Es una respuesta humana el sentir vergüenza y enfado al cometer fallos pero no es una estrategia útil para evitarlos y para aprender. Una de las estrategias más importantes para evitar los fallos complejos consiste en enfatizar la necesidad de hablar abiertamente en nuestra familia, equipo u organización. En otras palabras conseguir que sea psicológicamente seguro el mostrarnos honestos sobre cosas pequeñas antes de que se conviertan en grandes fallos.

Una habilidad que nos va a ayudar, también, a vencer nuestra aversión espontánea a los fracasos es la de replantearlos. Para ello debemos comenzar por mirar dentro de nosotros, pero no para enredarnos en un a autocrítica extensa o para enumerar nuestros numerosos defectos, sino para ser más conscientes de las tendencias universales que surgen de la forma en que estamos programados y en que hemos sido socializados. Implica considerar algunos de nuestros hábitos más idiosincráticos. Sin hacer esto es difícil que experimentemos con prácticas que nos ayuden a  pensar y actuar de forma diferente.

Las investigaciones de psicología clínica muestran que los fracasos en nuestras vidas pueden desencadenar angustia emocional, ansiedad y hasta depresión. Pero algunas personas son más resilientes que otras, entre otras causas, porque tienen menor propensión a caer en el perfeccionismo y a fijarse a si mismos estándares poco realistas. Si esperamos hacer todo perfectamente o a ganar todos los concursos nos sentiremos desilusionados o angustiados cuando no lo logremos. Por el contrario si esperamos hacerlo lo mejor que podamos, aceptando que podemos no conseguir todo lo que queremos conseguiremos mantener una relación más sana con el fracaso.
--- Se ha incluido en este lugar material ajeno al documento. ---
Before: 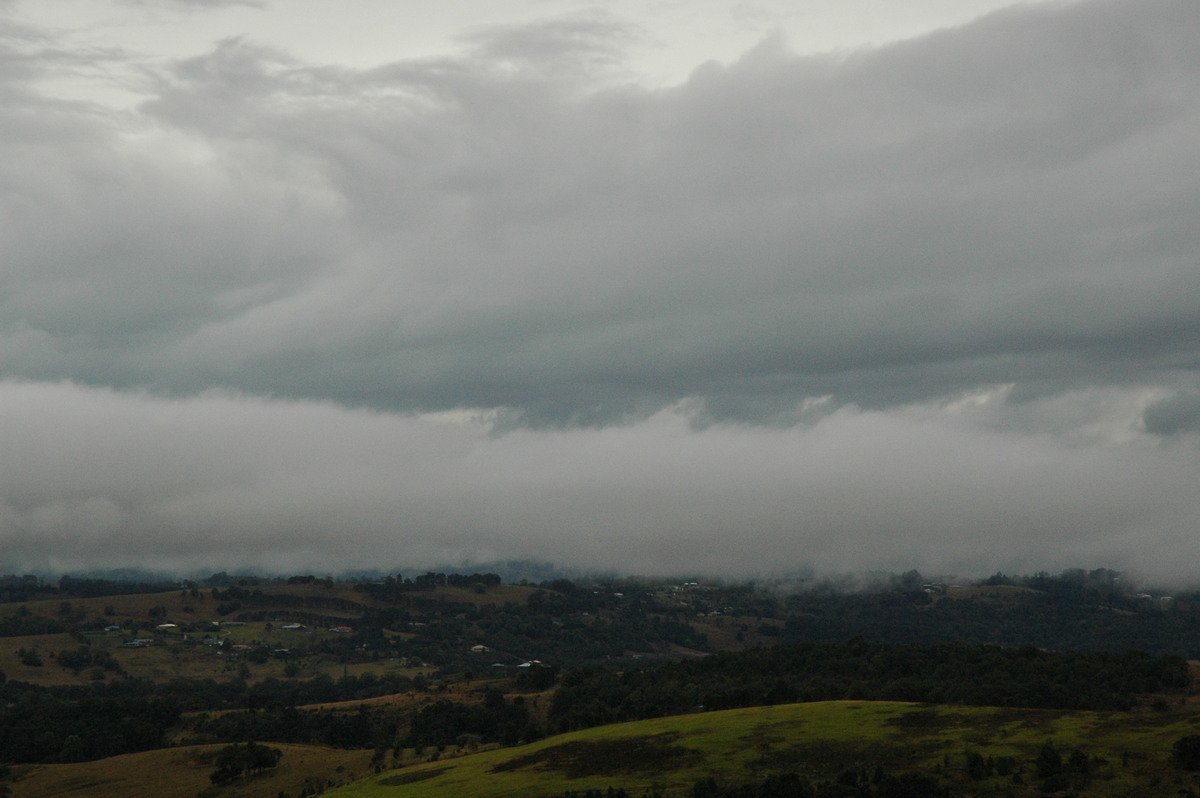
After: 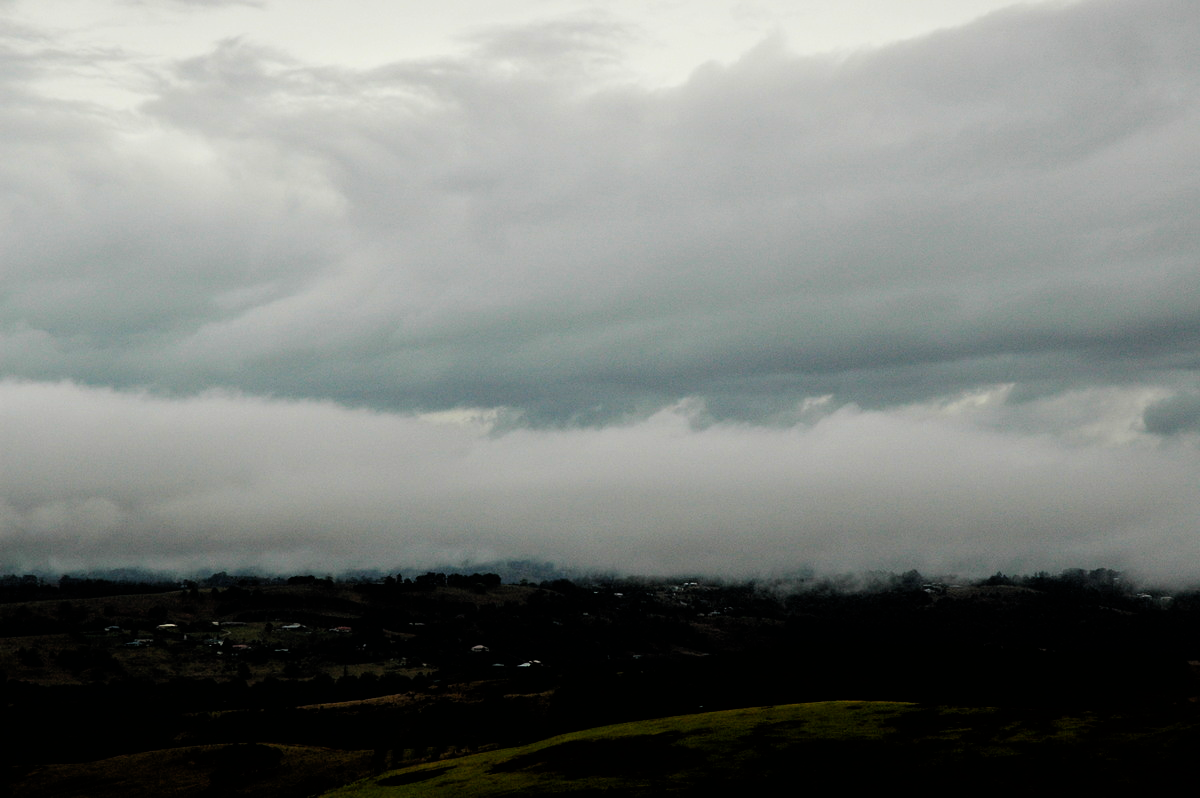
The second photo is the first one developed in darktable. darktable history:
color balance rgb: global offset › luminance 0.244%, perceptual saturation grading › global saturation 39.724%, perceptual brilliance grading › global brilliance -4.554%, perceptual brilliance grading › highlights 24.574%, perceptual brilliance grading › mid-tones 7.081%, perceptual brilliance grading › shadows -4.676%
filmic rgb: black relative exposure -3.84 EV, white relative exposure 3.48 EV, hardness 2.59, contrast 1.104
Otra razón es porque las personas resilientes hacen atribuciones más positivas a los hechos que aquellas que se vuelven ansiosas o deprimidas. La forma en la que se explican los fracasos a sí mismas es equilibrada y realista, en lugar de exagerada y teñida por la vergüenza. Si, por ejemplo, atribuimos no haber conseguido un determinado puesto de trabajo que deseábamos a que los otros candidatos también eran muy buenos o a las preferencias idiosincráticas de la empresa, nos recuperaremos más rápidamente de la decepción que si pensamos que no somos lo suficientemente buenos.
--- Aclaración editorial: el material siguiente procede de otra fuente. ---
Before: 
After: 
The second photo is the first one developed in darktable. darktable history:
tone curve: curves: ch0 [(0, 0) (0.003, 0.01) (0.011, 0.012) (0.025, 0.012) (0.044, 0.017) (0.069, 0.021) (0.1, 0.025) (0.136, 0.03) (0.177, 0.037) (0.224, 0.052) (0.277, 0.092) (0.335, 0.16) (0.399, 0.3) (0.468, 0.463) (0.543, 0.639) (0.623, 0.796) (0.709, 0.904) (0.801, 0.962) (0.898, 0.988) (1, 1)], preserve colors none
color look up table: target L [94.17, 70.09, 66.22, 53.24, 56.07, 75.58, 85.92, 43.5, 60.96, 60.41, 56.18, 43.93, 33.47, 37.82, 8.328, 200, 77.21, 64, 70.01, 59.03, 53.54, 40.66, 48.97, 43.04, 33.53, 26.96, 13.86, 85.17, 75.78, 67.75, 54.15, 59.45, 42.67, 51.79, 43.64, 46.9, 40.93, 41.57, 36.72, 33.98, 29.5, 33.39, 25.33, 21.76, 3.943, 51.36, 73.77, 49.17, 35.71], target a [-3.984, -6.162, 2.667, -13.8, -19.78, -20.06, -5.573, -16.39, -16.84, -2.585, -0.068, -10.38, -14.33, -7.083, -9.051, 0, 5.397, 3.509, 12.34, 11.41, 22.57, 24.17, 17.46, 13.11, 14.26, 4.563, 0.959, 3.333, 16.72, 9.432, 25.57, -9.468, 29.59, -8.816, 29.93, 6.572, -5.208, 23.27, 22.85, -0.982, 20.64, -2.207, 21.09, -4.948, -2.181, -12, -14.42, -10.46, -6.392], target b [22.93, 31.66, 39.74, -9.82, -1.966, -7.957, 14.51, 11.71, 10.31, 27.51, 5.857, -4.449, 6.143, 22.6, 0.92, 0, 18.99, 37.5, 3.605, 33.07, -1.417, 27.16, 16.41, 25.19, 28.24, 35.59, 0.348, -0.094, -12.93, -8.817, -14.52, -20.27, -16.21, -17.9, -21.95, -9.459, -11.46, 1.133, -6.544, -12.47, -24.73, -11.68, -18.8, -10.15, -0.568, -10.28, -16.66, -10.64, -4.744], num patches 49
Martin Seligman ha estudiado cómo las personas desarrollamos explicaciones positivas o negativas de los hechos que ocurren en nuestras vidas. Afortunadamente formar atribuciones positivas es una habilidad que se puede aprender. Por ejemplo cuando no hemos sido seleccionados para ese trabajo que deseábamos quizás un buen amigo nos ayuda a reformular la situación para que la veamos de forma constructiva. Si aprovechamos ese aprendizaje en nuestras próximas experiencias estaremos en el camino de alcanzar mantener una relación más sana con el fracaso.